Dziennik Zachodni: Rola w "Barwach szczęścia" wpłynęła jakoś na twoją sytuację w "Klanie"?

Katarzyna Zielińska: Żadne decyzje jeszcze nie zapadły. Natalia zostawiła Michała (Daniel Zawadzki - przyp. aut.) pod opieką pięknej Kingi (Katarzyny Tlałki - przyp. aut.) i przynajmniej na razie tak zostanie. Moja bohaterka jest zawieszona w serialowej próżni. Teraz poświęcam się "Barwom szczęścia". Zobaczymy, co przyniesie czas.

DZ: Kim jest Marta, którą grasz w "Barwach szczęścia"?

KZ: To bardzo energiczna kobieta. Pod tym względem jesteśmy do siebie podobne, bo ja także nie mam prawa narzekać na brak wigoru. Niektórzy się śmieją, że mam ADHD (śmiech). Poza tym to bardzo ciepła, uśmiechnięta osoba. Oczywiście nosi w sobie także pewne problemy, ale o nich nie chcę opowiadać. Najpierw widzowie muszą poznać moją bohaterkę, żeby później lepiej zrozumieć jej dylematy i rozterki.

DZ: Na potrzeby tej roli zmieniłaś fryzurę!

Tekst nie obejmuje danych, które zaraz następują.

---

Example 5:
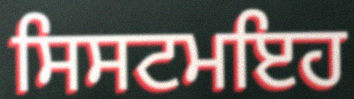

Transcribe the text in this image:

ਸਿਸਟਮਇਹ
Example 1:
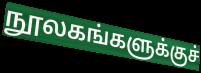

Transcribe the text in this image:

நூலகங்களுக்குச்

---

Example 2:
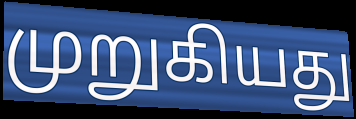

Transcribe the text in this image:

KZ: Ścięłam włosy i przefarbowałam je na rudo. Sama boję się takich drastycznych zmian, ale dałam się namówić. Ilona Łepkowska powiedziała, żebym jej zaufała i nie żałuję. Jestem zadowolona. Mój nowy image podoba się także mojemu chłopakowi. Przygotowałam się do tej roli również w inny sposób. Podpatrywałam moją przyjaciółkę, która - tak jak serialowa Marta - jest dziennikarką. Po prostu zależy mi na tym, by moja bohaterka była jak najbardziej wiarygodna.

DZ: Podobno świetnie znasz Piotra Jankowskiego, który w serialu gra twojego męża. To prawda?

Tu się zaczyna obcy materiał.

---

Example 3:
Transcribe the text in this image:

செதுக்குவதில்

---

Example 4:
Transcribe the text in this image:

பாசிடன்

KZ: Znamy się ze szkoły teatralnej. Piotr mnie zawsze trochę peszył, zresztą nie tylko mnie. Ma coś niezwykłego w oczach. Coś, co powinien mieć każdy mężczyzna. Zawsze chciałam z nim zagrać. Mamy szanse stworzyć w "Barwach szczęścia" ciekawą relację. Nasi bohaterowie żyją na dosyć wysokim poziomie - mieszkają w apartamencie, mogą sobie na wszystko pozwolić. Niestety, pochłania ich praca i pęd do kariery. Wydaje im się, że są szczęśliwi. Powoli zacznie jednak do nich docierać, że żeby stworzyć prawdziwą rodzinę, potrzebują dziecka.

DZ: A kiedy w twoim życiu przyjedzie czas na macierzyństwo?

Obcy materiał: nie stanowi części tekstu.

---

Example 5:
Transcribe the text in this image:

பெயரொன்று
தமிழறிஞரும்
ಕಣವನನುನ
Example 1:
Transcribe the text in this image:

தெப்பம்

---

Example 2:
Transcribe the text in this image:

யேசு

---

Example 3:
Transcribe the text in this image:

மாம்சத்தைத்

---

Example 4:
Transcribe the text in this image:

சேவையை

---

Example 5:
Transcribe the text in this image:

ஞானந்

KZ: Jeszcze nie teraz, na razie realizujemy się z moim partnerem zawodowo i dbamy o to, by stworzyć odpowiednie zaplecze. Na dziecko przyjdzie pora.

DZ: Nie boisz się, że - tak jak twoja serialowa bohaterka - wpadniesz w ślepy zaułek i będziesz odkładała macierzyństwo w nieskończoność?

KZ: Nie, bo pochodzę z rodziny, gdzie wszystko jest na swoim miejscu. W moim życiu jest czas na pracę i odpoczynek. Wszystko w odpowiednich proporcjach. Co roku jeżdżę na wakacje, żeby naładować baterie i nie zapominam, jak ważne są wspólne posiłki z moim partnerem czy rodziną. Robię wszystko, żeby się w życiu nie zagalopować. Po prostu na dziecko nie przyszedł jeszcze czas.

DZ: Gdzie jest twój dom rodzinny?

KZ: W Starym Sączu w Beskidzie Sądeckim. To wspaniałe miejsce. Z okien domu widać Tatry, jest piękny ogród, las i owczarek niemiecki Geron, którego podarowałam rodzicom w prezencie. To kochany pies - świetnie wkomponował się w moją rodzinę. Wybrałam go, bo miał najwięcej energii. Moi rodzice dostali też ode mnie gwarka, który nazywa się Franciszek Janusz. Musiałam im go oddać, bo często nie było nas w domu, a poza tym był trochę męczący. Potrafi naśladować różne odgłosy, o czym mogliśmy przekonać się na każdym kroku. Najlepiej wychodzi mu sygnał karetki pogotowia

DZ: Za to ty potrafisz świetnie śpiewać! Kiedy będzie można kupić w sklepach twoją płytę?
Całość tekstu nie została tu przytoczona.